- _Extrait source_:
━━━━━━━━━━━━━━━━━━━━
On dit de lui qu’il était si maigre qu’il mourut sans s’en rendre compte, si bien que j’ai écrit sur lui cette épigramme :

Il y avait un homme au corps amaigri, écoute-moi bien, par des frictions :

C’est Straton que je veux dire,

Qui naquit un jour à Lampsaque.

Toujours luttant contre la maladie,

Il mourut à son insu sans s’en douter.

Il y eut huit Straton : un disciple d’Isocrate, celui dont je parle, un médecin disciple d’Érasistrate, ou selon quelques auteurs son pupille, un historien qui écrivit les actes de Philippe et de Persée qui combattirent contre les Romains[6] ; le sixième fut un poète d’épigrammes, le septième un médecin antique, au dire d’Aristote, et le huitième un Péripatéticien qui vécut à Alexandrie.
━━━━━━━━━━━━━━━━━━━━
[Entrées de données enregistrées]
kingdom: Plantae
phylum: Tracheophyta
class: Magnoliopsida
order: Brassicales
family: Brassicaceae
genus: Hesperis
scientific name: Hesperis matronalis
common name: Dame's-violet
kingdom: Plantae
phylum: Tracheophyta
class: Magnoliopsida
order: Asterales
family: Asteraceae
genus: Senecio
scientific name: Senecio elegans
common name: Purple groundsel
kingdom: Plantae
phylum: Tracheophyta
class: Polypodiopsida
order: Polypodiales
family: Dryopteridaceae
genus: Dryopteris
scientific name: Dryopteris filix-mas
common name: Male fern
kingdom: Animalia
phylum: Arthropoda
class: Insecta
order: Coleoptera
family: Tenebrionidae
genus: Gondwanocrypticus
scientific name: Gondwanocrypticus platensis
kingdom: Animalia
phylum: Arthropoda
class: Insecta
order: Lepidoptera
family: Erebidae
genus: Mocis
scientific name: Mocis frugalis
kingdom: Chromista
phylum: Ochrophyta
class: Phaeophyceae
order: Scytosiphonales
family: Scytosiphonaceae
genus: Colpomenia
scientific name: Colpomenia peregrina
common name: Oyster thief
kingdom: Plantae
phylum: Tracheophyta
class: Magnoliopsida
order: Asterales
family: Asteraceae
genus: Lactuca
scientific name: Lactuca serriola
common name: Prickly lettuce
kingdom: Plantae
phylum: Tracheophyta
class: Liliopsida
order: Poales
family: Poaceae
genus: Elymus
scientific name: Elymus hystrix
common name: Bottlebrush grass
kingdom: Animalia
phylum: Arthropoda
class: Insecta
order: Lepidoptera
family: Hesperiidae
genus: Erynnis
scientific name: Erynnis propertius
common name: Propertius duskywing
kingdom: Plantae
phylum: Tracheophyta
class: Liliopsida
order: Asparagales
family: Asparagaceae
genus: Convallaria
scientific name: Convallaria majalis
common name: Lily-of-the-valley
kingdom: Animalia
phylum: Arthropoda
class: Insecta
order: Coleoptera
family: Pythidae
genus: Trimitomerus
━━━━━━━━━━━━━━━━━━━━
- _Objectif_: Modifiez un passage de l'extrait sur Straton : commencez aux mots « Il mourut à » et arrêtez-vous après « vécut à Alexandrie. ». Dans ce passage, remplacez « historien » par « chroniqueur ».

- _La réponse_:
Il mourut à son insu sans s’en douter.

Il y eut huit Straton : un disciple d’Isocrate, celui dont je parle, un médecin disciple d’Érasistrate, ou selon quelques auteurs son pupille, un chroniqueur qui écrivit les actes de Philippe et de Persée qui combattirent contre les Romains[6] ; le sixième fut un poète d’épigrammes, le septième un médecin antique, au dire d’Aristote, et le huitième un Péripatéticien qui vécut à Alexandrie.